Ho appena ripreso a scrivere parlando di una strage a un concerto. E dopo pochi giorni l’orrore riprende forma.
E va oltre le mie possibilità stare a sentire.
Stare a sentire tutti gli sciacalli mediatici che si avventano famelici sull’ennesimo pasto di carne cruda e sangue fresco.
Stare a sentire le lacrime socialmente espresse da milioni di persone.
Stare a sentire le vacue opinioni di prezzolati urlatori che gonfiano il petto e dimenano la coda.
Stare a sentire i rimedi semplicistici di farneticanti cacciatori di schede elettorali.
Stare a sentire chi comunque non può cambiare l’immutabile con la retorica.
L’unica cosa che vorrei veramente sentire è il silenzio che di solito si invoca in questi casi ma che nessuno rispetta mai fino in fondo. Tacete un attimo.
Non è indifferenza, al contrario, oggi l’indifferenza si urla, si manifesta, si espone.
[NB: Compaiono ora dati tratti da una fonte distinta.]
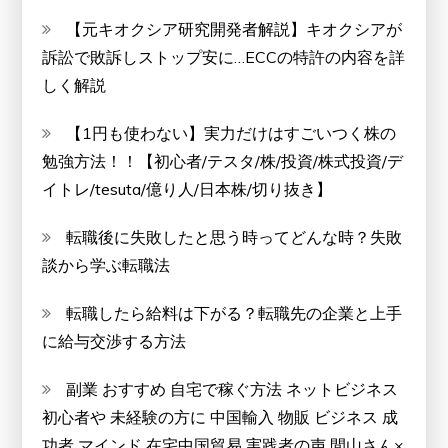
【元キオクシア研究開発者解説】キオクシアが
訴訟で敗訴しストップ安に…ECCの特許の内容を詳
しく解説
【1円も使わない】実力だけはすごいつく株の
勉強方法！！【初心者/テスタ/株/投資/株式投資/デ
イトレ/tesuta/億り人/日本株/切り抜き】
転職後に失敗したと思う時ってどんな時？失敗
談から学ぶ転職法
転職したら給料は下がる？転職先の企業と上手
に給与交渉する方法
副業 おすすめ 自宅で稼ぐ方法 ネットビジネス
初心者や 未経験の方に 中国輸入 物販 ビジネス 成
功者 マインド 在宅中国貿易 実践者の声 間山さん×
Almeno io non riesco a percepirla diversamente. Tutte queste voci che si assommano fino a formare un insopportabile frastuono indistinto, caotico, cacofonico. Questo è il suono dell’indifferenza. L’unico suono che non viene amplificato da quell’enorme cassa di risonanza che è la terra.
La sofferenza invece tace. E tace di un silenzio greve e profondo. Tace di un silenzio che nessuno è più in grado di udire.